Thursday, March 1, 2012

Constant Batle


What is it for you? I am convinced we all have something. What is it that you constantly battle, that you can never seem to totally defeat, that just when you think you have it licked, it rears its ugly head again?
           
Some people call them our signature sins, things that get in the way of us being all that God wants us to be. For me it is the sin of believing that what I do and accomplish defines me. People will like me and approve of me if I do things that they find helpful. My performance will win people over. And I need to win them over with my performance, because who could simply accept me for who I am?
           
I learned this lie early in my life. If I performed well in school, people accepted and liked me. If I didn’t, they didn’t. If I excelled in athletics people wanted me on their team, they applauded my performance, they chose me to be their friend.
           
Who I was as a person, how I felt, my inner self, was discounted and ignored. I came to believe that if I didn’t perform well, I would disappear.
           
It was when I was in college that I first experienced people who cared about me as a person, not as a performer. The irony was that it was people for whom I was performing who cared more about me as a person. My professors and coaches in college helped me wrestle with my inner world, my personal identity outside of performance. They helped me to understand that God accepted and loved me for who I was, not for how I performed.
           
This week I thought about that when my devotional book took me to Matthew 4:1-11 where Jesus was “...led by the Spirit to be tempted by the devil.” Jesus was tempted in the three areas of life where we are tempted every day. He was tempted to turn stones into bread...to do a physical miracle that would meet his own needs at the time. He was tempted to jump off the highest point of the temple where God would save him...to perform, to do something spectacular, to gain followers. He was tempted to receive power and prestige by compromising His commitment to God; to, in effect, sell His soul to the devil.
           
Jesus defeated each temptation with scripture. The bible teaches us God’s perspective and desires for us. It gives us the ammo to defeat daily temptations to turn our back on him.
           
This was not the last time Jesus was tempted. It happened regularly in his ministry. It was part of his being fully human as well as fully divine. It is one of His points of identification with us.
           
“...we do not have a high priest who is unable to sympathize with our weaknesses, but we have one who has been tempted in every way, just as we are--yet was without sin.” (Hebrews 4:15)
           
As Jesus goes about His ministry, he continually runs into these same three temptations in one way or another.
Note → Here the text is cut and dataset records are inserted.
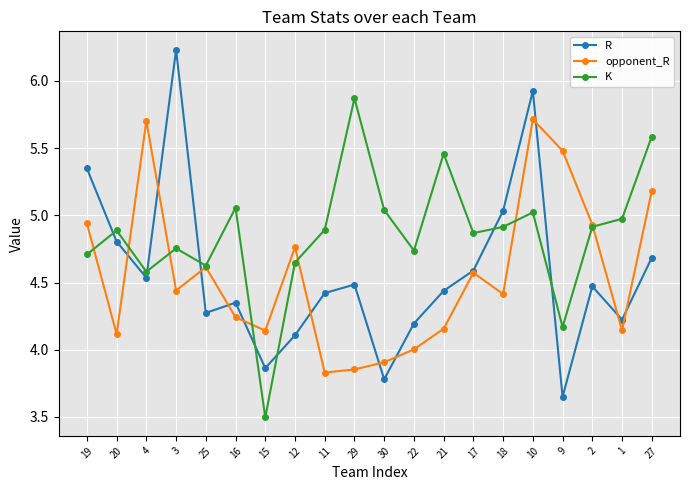

Which series has the largest range (max minus min)?

R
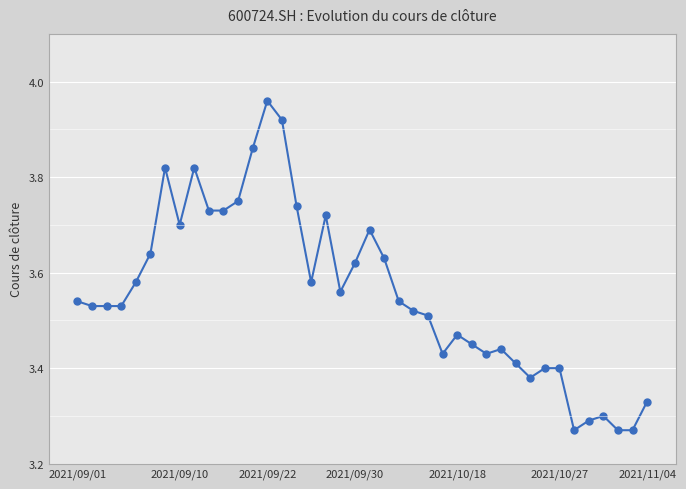

True or false: there are more than 0 points higher than both neighbors.

True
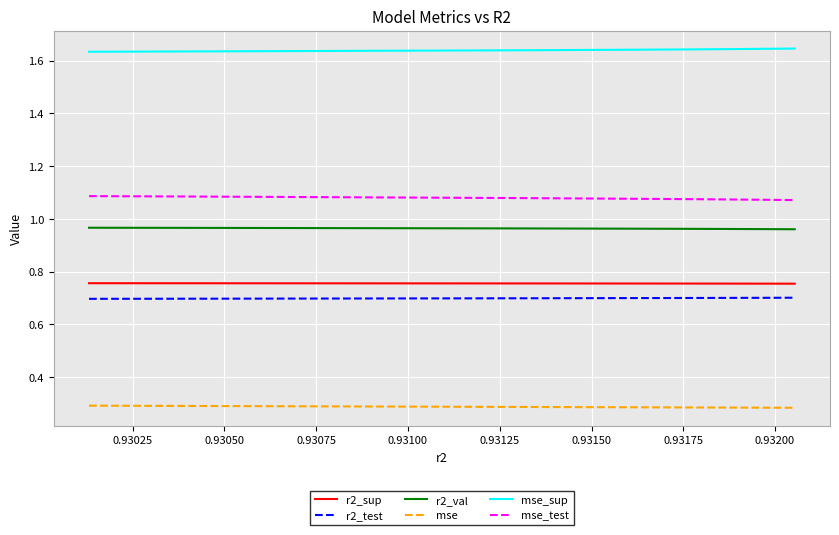

True or false: mse_sup and mse_test cross at least once.

False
So why do I think it should be different for me? My need for approval periodically rears its ugly head and gets me off balance until God puts me back on track.
           
I need to remember that God cares a lot more about who I am than how I perform for others. I need to remember that my identity is found in my relationship with Christ, not with people’s approval. I need to remember that this temptation will be with me for a long time and the only way to defeat it is to stay anchored in Christ and God’s word!